● Your objective
Each line of the records needs to be written out exactly, with any image left out.

Entries taken from a collection:
-*-
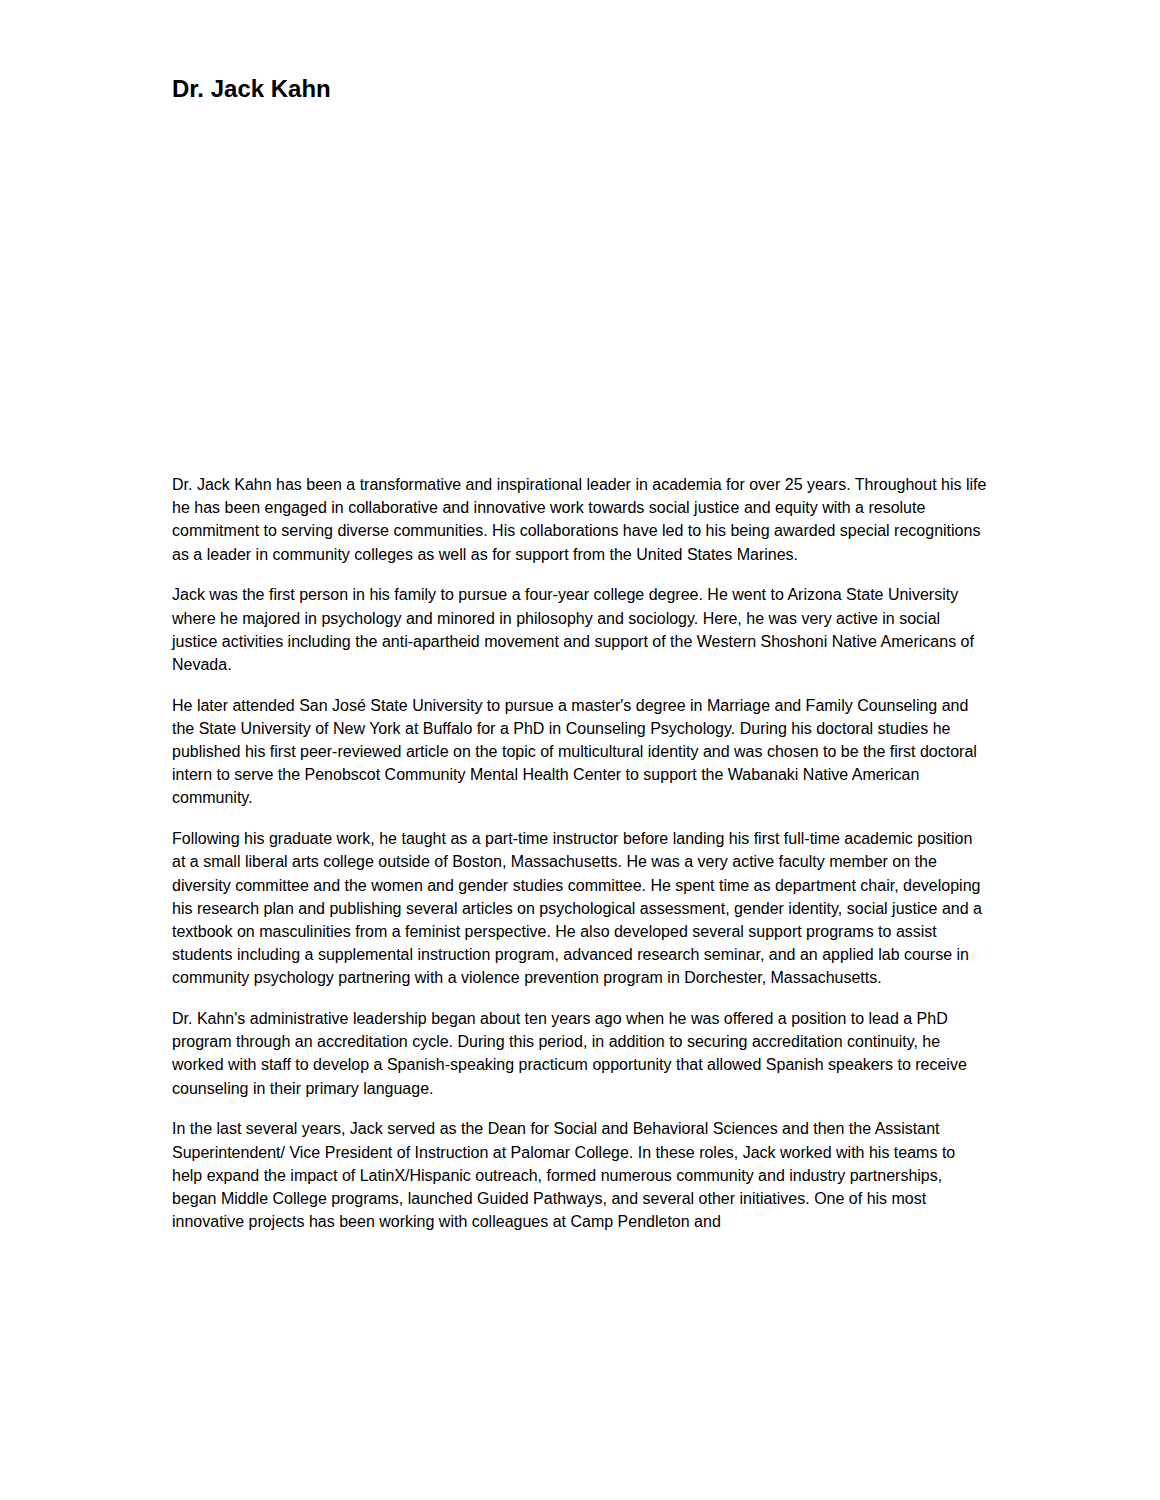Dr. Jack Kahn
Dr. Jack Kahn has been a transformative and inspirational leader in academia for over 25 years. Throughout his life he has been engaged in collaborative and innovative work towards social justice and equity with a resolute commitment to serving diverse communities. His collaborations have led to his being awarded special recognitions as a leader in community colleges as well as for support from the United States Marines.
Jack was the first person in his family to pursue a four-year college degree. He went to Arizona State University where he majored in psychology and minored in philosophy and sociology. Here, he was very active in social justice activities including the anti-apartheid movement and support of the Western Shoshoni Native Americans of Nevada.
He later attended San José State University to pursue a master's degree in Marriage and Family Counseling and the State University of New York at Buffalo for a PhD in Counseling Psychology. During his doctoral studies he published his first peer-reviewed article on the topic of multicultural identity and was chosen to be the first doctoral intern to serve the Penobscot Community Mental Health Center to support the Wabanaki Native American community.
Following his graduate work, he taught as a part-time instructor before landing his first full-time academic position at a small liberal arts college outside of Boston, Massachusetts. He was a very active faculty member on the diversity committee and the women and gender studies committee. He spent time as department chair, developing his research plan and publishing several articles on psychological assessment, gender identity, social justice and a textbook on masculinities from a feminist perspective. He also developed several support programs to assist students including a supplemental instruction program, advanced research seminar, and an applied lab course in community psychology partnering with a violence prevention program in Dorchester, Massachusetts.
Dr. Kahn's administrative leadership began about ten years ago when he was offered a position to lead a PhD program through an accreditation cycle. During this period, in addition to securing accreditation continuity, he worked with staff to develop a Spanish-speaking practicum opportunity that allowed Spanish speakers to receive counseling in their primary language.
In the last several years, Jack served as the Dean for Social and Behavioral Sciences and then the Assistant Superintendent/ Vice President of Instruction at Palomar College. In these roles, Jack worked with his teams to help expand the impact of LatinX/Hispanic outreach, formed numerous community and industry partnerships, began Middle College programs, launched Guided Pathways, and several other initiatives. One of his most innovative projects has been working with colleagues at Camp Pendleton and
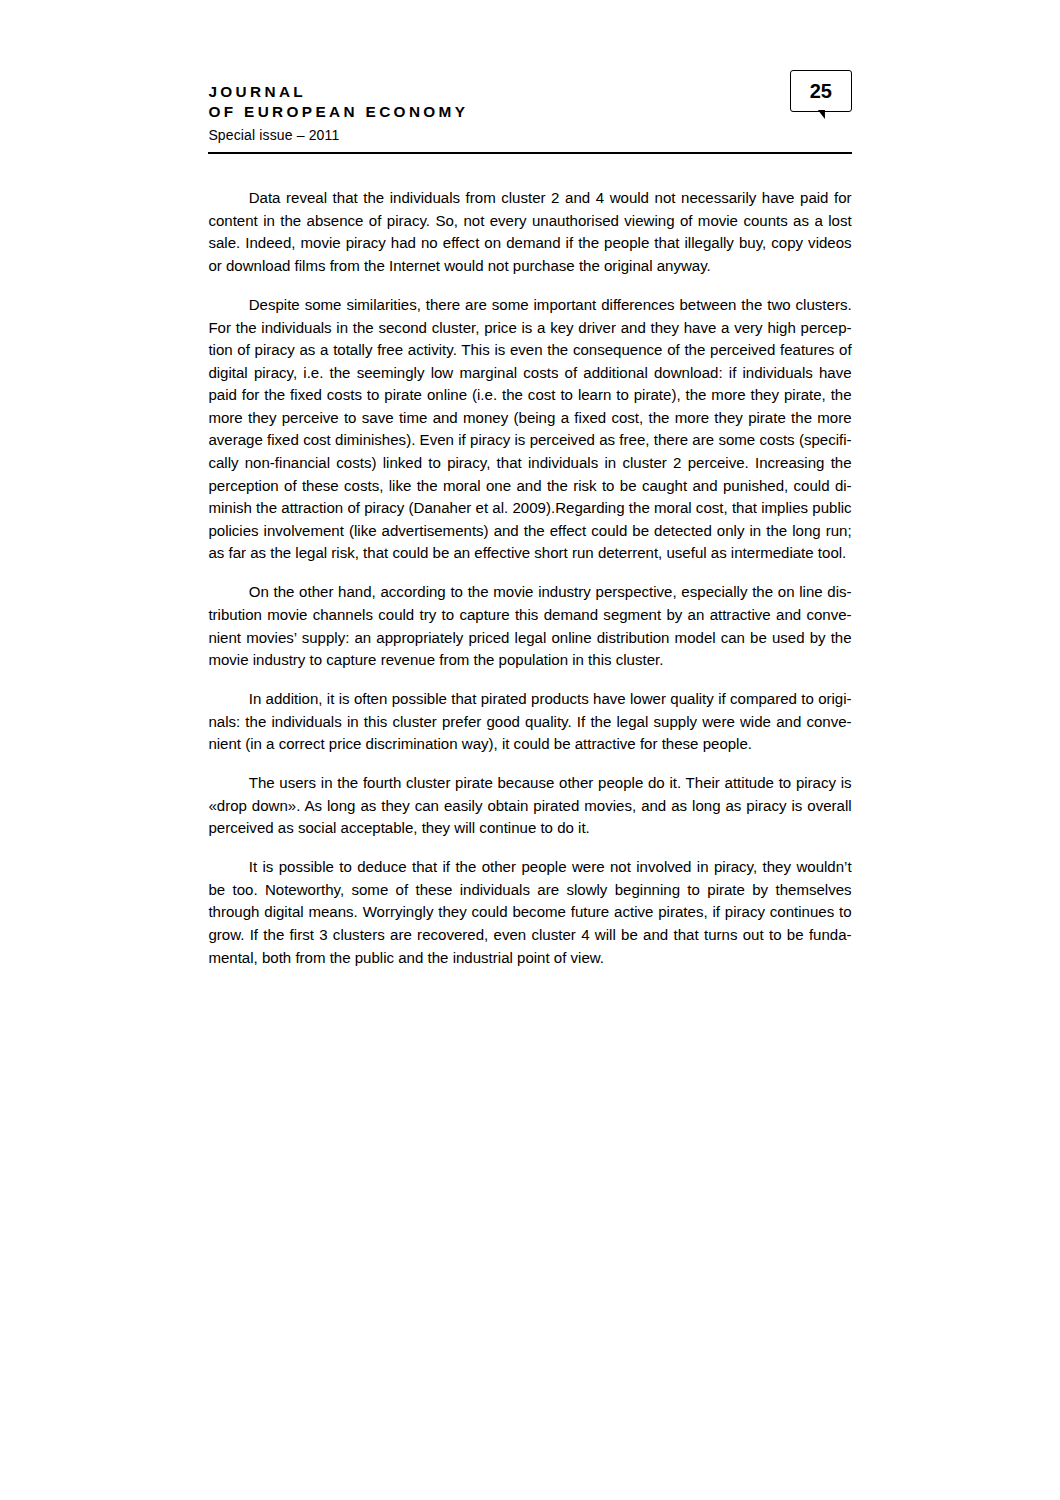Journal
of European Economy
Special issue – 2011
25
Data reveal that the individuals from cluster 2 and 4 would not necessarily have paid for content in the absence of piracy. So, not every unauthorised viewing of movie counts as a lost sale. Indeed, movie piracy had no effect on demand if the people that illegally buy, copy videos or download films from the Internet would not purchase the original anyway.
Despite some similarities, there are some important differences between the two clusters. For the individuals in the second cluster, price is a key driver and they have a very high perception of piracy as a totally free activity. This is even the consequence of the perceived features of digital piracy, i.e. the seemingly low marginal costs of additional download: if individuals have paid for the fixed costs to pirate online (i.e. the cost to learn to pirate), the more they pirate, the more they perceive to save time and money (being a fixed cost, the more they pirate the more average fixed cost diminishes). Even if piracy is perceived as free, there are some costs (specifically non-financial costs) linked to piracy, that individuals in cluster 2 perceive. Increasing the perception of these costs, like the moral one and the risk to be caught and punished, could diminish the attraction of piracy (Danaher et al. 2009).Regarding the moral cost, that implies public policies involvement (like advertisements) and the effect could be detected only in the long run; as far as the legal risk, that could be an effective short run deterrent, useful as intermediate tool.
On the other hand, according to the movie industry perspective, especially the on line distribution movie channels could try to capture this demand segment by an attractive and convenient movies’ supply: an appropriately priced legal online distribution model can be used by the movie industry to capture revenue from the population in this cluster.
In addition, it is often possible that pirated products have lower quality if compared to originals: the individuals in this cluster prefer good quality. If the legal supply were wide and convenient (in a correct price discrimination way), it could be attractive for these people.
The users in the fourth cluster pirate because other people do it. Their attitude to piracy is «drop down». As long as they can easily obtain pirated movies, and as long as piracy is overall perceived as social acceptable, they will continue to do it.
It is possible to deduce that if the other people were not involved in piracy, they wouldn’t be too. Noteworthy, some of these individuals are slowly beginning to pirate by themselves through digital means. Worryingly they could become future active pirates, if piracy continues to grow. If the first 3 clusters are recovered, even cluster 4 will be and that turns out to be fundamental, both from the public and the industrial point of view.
-*-
● Result of this task
Dr. Jack Kahn
Dr. Jack Kahn has been a transformative and inspirational leader in academia for over 25 years. Throughout his life he has been engaged in collaborative and innovative work towards social justice and equity with a resolute commitment to serving diverse communities. His collaborations have led to his being awarded special recognitions as a leader in community colleges as well as for support from the United States Marines.
Jack was the first person in his family to pursue a four-year college degree. He went to Arizona State University where he majored in psychology and minored in philosophy and sociology. Here, he was very active in social justice activities including the anti-apartheid movement and support of the Western Shoshoni Native Americans of Nevada.
He later attended San José State University to pursue a master's degree in Marriage and Family Counseling and the State University of New York at Buffalo for a PhD in Counseling Psychology. During his doctoral studies he published his first peer-reviewed article on the topic of multicultural identity and was chosen to be the first doctoral intern to serve the Penobscot Community Mental Health Center to support the Wabanaki Native American community.
Following his graduate work, he taught as a part-time instructor before landing his first full-time academic position at a small liberal arts college outside of Boston, Massachusetts. He was a very active faculty member on the diversity committee and the women and gender studies committee. He spent time as department chair, developing his research plan and publishing several articles on psychological assessment, gender identity, social justice and a textbook on masculinities from a feminist perspective. He also developed several support programs to assist students including a supplemental instruction program, advanced research seminar, and an applied lab course in community psychology partnering with a violence prevention program in Dorchester, Massachusetts.
Dr. Kahn's administrative leadership began about ten years ago when he was offered a position to lead a PhD program through an accreditation cycle. During this period, in addition to securing accreditation continuity, he worked with staff to develop a Spanish-speaking practicum opportunity that allowed Spanish speakers to receive counseling in their primary language.
In the last several years, Jack served as the Dean for Social and Behavioral Sciences and then the Assistant Superintendent/ Vice President of Instruction at Palomar College. In these roles, Jack worked with his teams to help expand the impact of LatinX/Hispanic outreach, formed numerous community and industry partnerships, began Middle College programs, launched Guided Pathways, and several other initiatives. One of his most innovative projects has been working with colleagues at Camp Pendleton and
Journal
of European Economy
Special issue – 2011
25
Data reveal that the individuals from cluster 2 and 4 would not necessarily have paid for content in the absence of piracy. So, not every unauthorised viewing of movie counts as a lost sale. Indeed, movie piracy had no effect on demand if the people that illegally buy, copy videos or download films from the Internet would not purchase the original anyway.
Despite some similarities, there are some important differences between the two clusters. For the individuals in the second cluster, price is a key driver and they have a very high perception of piracy as a totally free activity. This is even the consequence of the perceived features of digital piracy, i.e. the seemingly low marginal costs of additional download: if individuals have paid for the fixed costs to pirate online (i.e. the cost to learn to pirate), the more they pirate, the more they perceive to save time and money (being a fixed cost, the more they pirate the more average fixed cost diminishes). Even if piracy is perceived as free, there are some costs (specifically non-financial costs) linked to piracy, that individuals in cluster 2 perceive. Increasing the perception of these costs, like the moral one and the risk to be caught and punished, could diminish the attraction of piracy (Danaher et al. 2009).Regarding the moral cost, that implies public policies involvement (like advertisements) and the effect could be detected only in the long run; as far as the legal risk, that could be an effective short run deterrent, useful as intermediate tool.
On the other hand, according to the movie industry perspective, especially the on line distribution movie channels could try to capture this demand segment by an attractive and convenient movies’ supply: an appropriately priced legal online distribution model can be used by the movie industry to capture revenue from the population in this cluster.
In addition, it is often possible that pirated products have lower quality if compared to originals: the individuals in this cluster prefer good quality. If the legal supply were wide and convenient (in a correct price discrimination way), it could be attractive for these people.
The users in the fourth cluster pirate because other people do it. Their attitude to piracy is «drop down». As long as they can easily obtain pirated movies, and as long as piracy is overall perceived as social acceptable, they will continue to do it.
It is possible to deduce that if the other people were not involved in piracy, they wouldn’t be too. Noteworthy, some of these individuals are slowly beginning to pirate by themselves through digital means. Worryingly they could become future active pirates, if piracy continues to grow. If the first 3 clusters are recovered, even cluster 4 will be and that turns out to be fundamental, both from the public and the industrial point of view.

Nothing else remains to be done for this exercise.